不育症给个人、家庭和社会带来严重困扰。男性不育约占人类不育病例的50%，由多种遗传和表观遗传变异所致，主要表现为生殖细胞缺失以及减数分裂启动、完成和单倍体发育异常。长期以来由于缺少精原细胞干细胞的体外培养、基因修饰以及分化模型，人类对精子发生以及男性不育的机理研究进展缓慢。

　　近来，中国科学院动物研究所韩春生研究团队成功建立了在体外将小鼠精原干细胞诱导形成精母细胞的技术体系，发现视黄酸（RA）是这个体外系统的充分必要条件；在分化系统中添加外源RA同时进行精原干细胞和睾丸支持细胞（Sertoli Cells）的共培养，能够以约30%的效率获得正在进行减数分裂的细线期和偶线期精母细胞。他们还利用RNA测序技术发现了大量受RA调控的参与干细胞自我更新和分化的基因，并进一步利用该体外技术鉴定出了参与精原干细胞减数分裂的新基因。这些工作为实现体外诱导二倍体精原干细胞形成单倍体精子细胞的工作奠定了基础，并且为研究减数分裂的分子机理提供了理想的体外模型。这一工作以Retinoic Acid Is Sufficient for the in vitro Induction of Mouse Spermatocytes 为题目于6月23日在Stem Cell Reports 杂志线上发表。该研究得到了国家基础研究计划和国家自然科学基金的资助。

　　韩春生研究团队多年来一直集中进行精子发生和减数分裂的研究，是国内第一个报道建立小鼠精原干细胞体外长期培养、基因修饰和利用该技术体系获得转基因小鼠的实验室。他们还发现了FGF2和IGF1信号通路是小鼠精原干细胞体外增殖的必要因素；成功地将小鼠iPS细胞在体外以40%的效率诱导形成原始生殖细胞。这些成果曾发表在Cell Research （2012）22:773；Stem Cell Research （2013）12:517；Stem Cells and Development（2015）24:471 等期刊上。

====

待完成任务 — 接着最后一句往下，续写这篇关于小鼠精原干细胞体外诱导形成精母细胞的研究报道。

所给资料 —
====

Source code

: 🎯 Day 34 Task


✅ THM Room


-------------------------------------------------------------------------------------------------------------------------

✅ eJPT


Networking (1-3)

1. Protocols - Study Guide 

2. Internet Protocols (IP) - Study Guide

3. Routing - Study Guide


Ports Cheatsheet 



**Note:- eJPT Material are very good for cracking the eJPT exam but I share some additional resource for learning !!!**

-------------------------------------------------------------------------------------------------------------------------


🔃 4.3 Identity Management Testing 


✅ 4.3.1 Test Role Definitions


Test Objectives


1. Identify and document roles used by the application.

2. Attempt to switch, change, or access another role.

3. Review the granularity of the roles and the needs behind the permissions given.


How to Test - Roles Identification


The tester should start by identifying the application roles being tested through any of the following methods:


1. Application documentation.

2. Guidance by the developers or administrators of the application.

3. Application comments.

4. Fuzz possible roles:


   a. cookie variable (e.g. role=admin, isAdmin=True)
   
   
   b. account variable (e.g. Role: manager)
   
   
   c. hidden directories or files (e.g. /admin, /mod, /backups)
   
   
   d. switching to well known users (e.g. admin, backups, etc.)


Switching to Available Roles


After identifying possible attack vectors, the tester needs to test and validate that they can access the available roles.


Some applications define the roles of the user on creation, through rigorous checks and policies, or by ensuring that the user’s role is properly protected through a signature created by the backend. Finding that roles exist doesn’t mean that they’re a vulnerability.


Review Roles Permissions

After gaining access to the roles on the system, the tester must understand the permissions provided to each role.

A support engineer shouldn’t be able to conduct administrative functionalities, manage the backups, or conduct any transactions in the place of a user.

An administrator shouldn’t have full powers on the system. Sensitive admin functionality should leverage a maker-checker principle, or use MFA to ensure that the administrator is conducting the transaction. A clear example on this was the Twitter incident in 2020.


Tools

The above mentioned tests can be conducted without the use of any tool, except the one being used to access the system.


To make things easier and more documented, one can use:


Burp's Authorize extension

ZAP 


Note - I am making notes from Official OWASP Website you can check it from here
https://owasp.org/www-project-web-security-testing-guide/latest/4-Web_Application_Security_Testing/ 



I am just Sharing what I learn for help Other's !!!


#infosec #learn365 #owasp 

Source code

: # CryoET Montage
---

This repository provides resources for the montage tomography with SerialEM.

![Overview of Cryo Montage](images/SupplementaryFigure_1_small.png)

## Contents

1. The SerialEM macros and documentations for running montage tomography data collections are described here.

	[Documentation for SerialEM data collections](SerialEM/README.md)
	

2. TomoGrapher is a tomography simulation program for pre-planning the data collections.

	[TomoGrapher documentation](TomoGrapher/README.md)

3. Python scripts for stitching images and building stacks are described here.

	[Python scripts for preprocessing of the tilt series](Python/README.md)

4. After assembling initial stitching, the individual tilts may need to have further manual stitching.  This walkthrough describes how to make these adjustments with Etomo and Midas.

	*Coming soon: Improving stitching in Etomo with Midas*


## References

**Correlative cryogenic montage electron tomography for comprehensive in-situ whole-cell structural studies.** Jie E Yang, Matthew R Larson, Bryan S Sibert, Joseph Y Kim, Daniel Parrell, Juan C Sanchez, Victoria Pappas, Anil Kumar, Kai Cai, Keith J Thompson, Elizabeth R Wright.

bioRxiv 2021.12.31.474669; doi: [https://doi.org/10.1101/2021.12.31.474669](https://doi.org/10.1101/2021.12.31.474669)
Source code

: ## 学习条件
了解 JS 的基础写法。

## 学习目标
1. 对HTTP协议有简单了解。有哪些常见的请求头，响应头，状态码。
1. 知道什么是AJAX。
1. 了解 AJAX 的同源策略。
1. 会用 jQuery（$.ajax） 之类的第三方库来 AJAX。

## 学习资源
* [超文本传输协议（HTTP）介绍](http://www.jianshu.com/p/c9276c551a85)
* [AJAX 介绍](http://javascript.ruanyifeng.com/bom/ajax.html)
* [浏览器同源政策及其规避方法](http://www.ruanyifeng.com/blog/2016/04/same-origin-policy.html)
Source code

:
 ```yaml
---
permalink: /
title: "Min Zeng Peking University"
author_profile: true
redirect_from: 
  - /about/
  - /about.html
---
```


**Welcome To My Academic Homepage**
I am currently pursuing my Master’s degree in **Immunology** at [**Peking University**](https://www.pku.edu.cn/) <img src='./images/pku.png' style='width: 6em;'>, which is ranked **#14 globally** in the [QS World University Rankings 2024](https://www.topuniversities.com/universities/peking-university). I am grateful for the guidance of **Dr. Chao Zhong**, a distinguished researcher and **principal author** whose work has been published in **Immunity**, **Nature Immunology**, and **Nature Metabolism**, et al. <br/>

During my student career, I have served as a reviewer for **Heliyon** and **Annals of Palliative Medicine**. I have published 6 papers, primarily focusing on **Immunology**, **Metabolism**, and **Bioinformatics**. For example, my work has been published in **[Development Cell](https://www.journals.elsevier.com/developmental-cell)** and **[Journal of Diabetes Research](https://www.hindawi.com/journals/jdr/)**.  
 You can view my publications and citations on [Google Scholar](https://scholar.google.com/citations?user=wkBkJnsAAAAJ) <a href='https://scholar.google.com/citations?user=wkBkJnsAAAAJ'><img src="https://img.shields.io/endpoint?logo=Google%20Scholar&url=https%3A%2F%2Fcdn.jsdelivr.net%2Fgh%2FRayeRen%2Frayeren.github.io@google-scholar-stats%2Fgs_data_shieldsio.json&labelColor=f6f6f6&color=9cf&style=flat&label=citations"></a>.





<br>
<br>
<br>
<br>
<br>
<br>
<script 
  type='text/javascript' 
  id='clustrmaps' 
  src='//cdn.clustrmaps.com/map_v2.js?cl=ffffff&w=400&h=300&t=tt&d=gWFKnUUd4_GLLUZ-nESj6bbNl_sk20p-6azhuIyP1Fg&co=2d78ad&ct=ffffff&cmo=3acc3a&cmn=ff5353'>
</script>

====

任务答案 —
　　小鼠精原干细胞（SSC）在RA和Sertoli Cell的作用下形成诱导分化型精原细胞（idSG）和正在进行减数分裂的诱导型精母细胞（iSC）

原文摘要：

Retinoic Acid Is Sufficient for the In Vitro Induction of Mouse Spermatocytes

Meiosis is the key step in gametogenesis. However, the mechanism of mammalian meiosis remains poorly understood due to the lack of an in vitro model. Here, we report that retinoic acid (RA) is sufficient for inducing leptotene/zygotene spermatocytes from cultured mouse spermatogonial stem cells. Multiple genes regulated by RA were identified by RNA sequencing. RA in combination with pup Sertoli cell co-culture resulted in a higher induction efficiency of 28%. Comparisons in the transcriptomic profiles of the induced spermatogenic cells and the isolated ones revealed the progressive induction of the germ cells. Using this model, we showed that Stra8, Agpat3, Fam57a, Wdr91, and Sox30 contributed to the proliferation and meiosis initiation differentially. In conclusion, we have efficiently generated spermatocytes using an RA/pup Sertoli cell-based in vitro model and provided proof-of-concept evidence for its application in identifying genes involved in mammalian meiosis.